First: when debugging (with zero optimization), the assembly produced is different; this is the relevant portion:
# 4 "square.cpp" 1
### Square Explicit
# 0 "" 2
movq -8(%rbp), %rax
movd %rax, %xmm1
mulsd -8(%rbp), %xmm1
movd %xmm1, %rax
movd %rax, %xmm0
popq %rbp
LCFI2:
ret
LFE236:
.section __TEXT,__textcoal_nt,coalesced,pure_instructions
.globl __ZSt3powIdiEN9__gnu_cxx11__promote_2IT_T0_NS0_9__promoteIS2_XsrSt12__is_integerIS2_E7__valueEE6__typeENS4_IS3_XsrS5_IS3_E7__valueEE6__typeEE6__typeES2_S3_
.weak_definition __ZSt3powIdiEN9__gnu_cxx11__promote_2IT_T0_NS0_9__promoteIS2_XsrSt12__is_integerIS2_E7__valueEE6__typeENS4_IS3_XsrS5_IS3_E7__valueEE6__typeEE6__typeES2_S3_
__ZSt3powIdiEN9__gnu_cxx11__promote_2IT_T0_NS0_9__promoteIS2_XsrSt12__is_integerIS2_E7__valueEE6__typeENS4_IS3_XsrS5_IS3_E7__valueEE6__typeEE6__typeES2_S3_:
LFB238:
pushq %rbp
LCFI3:
movq %rsp, %rbp
LCFI4:
subq $16, %rsp
movsd %xmm0, -8(%rbp)
movl %edi, -12(%rbp)
cvtsi2sd -12(%rbp), %xmm2
movd %xmm2, %rax
movq -8(%rbp), %rdx
movd %rax, %xmm1
movd %rdx, %xmm0
call _pow
movd %xmm0, %rax
movd %rax, %xmm0
leave
LCFI5:
ret
LFE238:
.text
.globl __Z14square_libraryd
__Z14square_libraryd:
LFB237:
pushq %rbp
LCFI6:
movq %rsp, %rbp
LCFI7:
subq $16, %rsp
movsd %xmm0, -8(%rbp)
# 9 "square.cpp" 1
### Square Library
# 0 "" 2
movq -8(%rbp), %rax
movl $2, %edi
movd %rax, %xmm0
call __ZSt3powIdiEN9__gnu_cxx11__promote_2IT_T0_NS0_9__promoteIS2_XsrSt12__is_integerIS2_E7__valueEE6__typeENS4_IS3_XsrS5_IS3_E7__valueEE6__typeEE6__typeES2_S3_
movd %xmm0, %rax
movd %rax, %xmm0
leave
LCFI8:
ret
But when you produce the optimized code (even at the lowest optimization level for GCC, meaning -O1) the code is just identical:
# 4 "square.cpp" 1
### Square Explicit
# 0 "" 2
mulsd %xmm0, %xmm0
ret
LFE236:
.globl __Z14square_libraryd
__Z14square_libraryd:
LFB237:
# 9 "square.cpp" 1
### Square Library
# 0 "" 2
mulsd %xmm0, %xmm0
ret
So, it really makes no difference unless you care about the speed of unoptimized code.

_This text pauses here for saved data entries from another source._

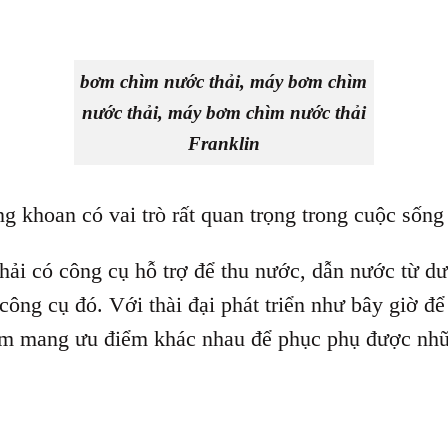
bơm chìm nước thải, máy bơm chìm
nước thải, máy bơm chìm nước thải
Franklin
g khoan có vai trò rất quan trọng trong cuộc sống
phải có công cụ hỗ trợ để thu nước, dẫn nước từ d
ông cụ đó. Với thài đại phát triển như bây giờ đ
ơm mang ưu điểm khác nhau để phục phụ được nhữn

Like I said: it seems to me that std::pow(x, 2) more clearly conveys your intentions, but that is a matter of preference, not performance.
And the optimization seems to hold even for more complex expressions. Take, for instance:
double explicit_harder(double x) {
asm("### Explicit, harder");
return x * x - std::sin(x) * std::sin(x) / (1 - std::tan(x) * std::tan(x));
}
double implicit_harder(double x) {
asm("### Library, harder");
return std::pow(x, 2) - std::pow(std::sin(x), 2) / (1 - std::pow(std::tan(x), 2));
}
Again, with -O1 (the lowest optimization), the assembly is identical yet again:
# 14 "square.cpp" 1
### Explicit, harder
# 0 "" 2
call _sin
movd %xmm0, %rbp
movd %rbx, %xmm0
call _tan
movd %rbx, %xmm3
mulsd %xmm3, %xmm3
movd %rbp, %xmm1
mulsd %xmm1, %xmm1
mulsd %xmm0, %xmm0
movsd LC0(%rip), %xmm2
subsd %xmm0, %xmm2
divsd %xmm2, %xmm1
subsd %xmm1, %xmm3
movapd %xmm3, %xmm0
addq $8, %rsp
LCFI3:
popq %rbx
LCFI4:
popq %rbp
LCFI5:
ret
LFE239:
.globl __Z15implicit_harderd
__Z15implicit_harderd:
LFB240:
pushq %rbp
LCFI6:
pushq %rbx
LCFI7:
subq $8, %rsp
LCFI8:
movd %xmm0, %rbx
# 19 "square.cpp" 1
### Library, harder
# 0 "" 2
call _sin
movd %xmm0, %rbp
movd %rbx, %xmm0
call _tan
movd %rbx, %xmm3
mulsd %xmm3, %xmm3
movd %rbp, %xmm1
mulsd %xmm1, %xmm1
mulsd %xmm0, %xmm0
movsd LC0(%rip), %xmm2
subsd %xmm0, %xmm2
divsd %xmm2, %xmm1
subsd %xmm1, %xmm3
movapd %xmm3, %xmm0
addq $8, %rsp
LCFI9:
popq %rbx
LCFI10:
popq %rbp
LCFI11:
ret
Finally: the x * x approach does not require includeing cmath which would make your compilation ever so slightly faster all else being equal.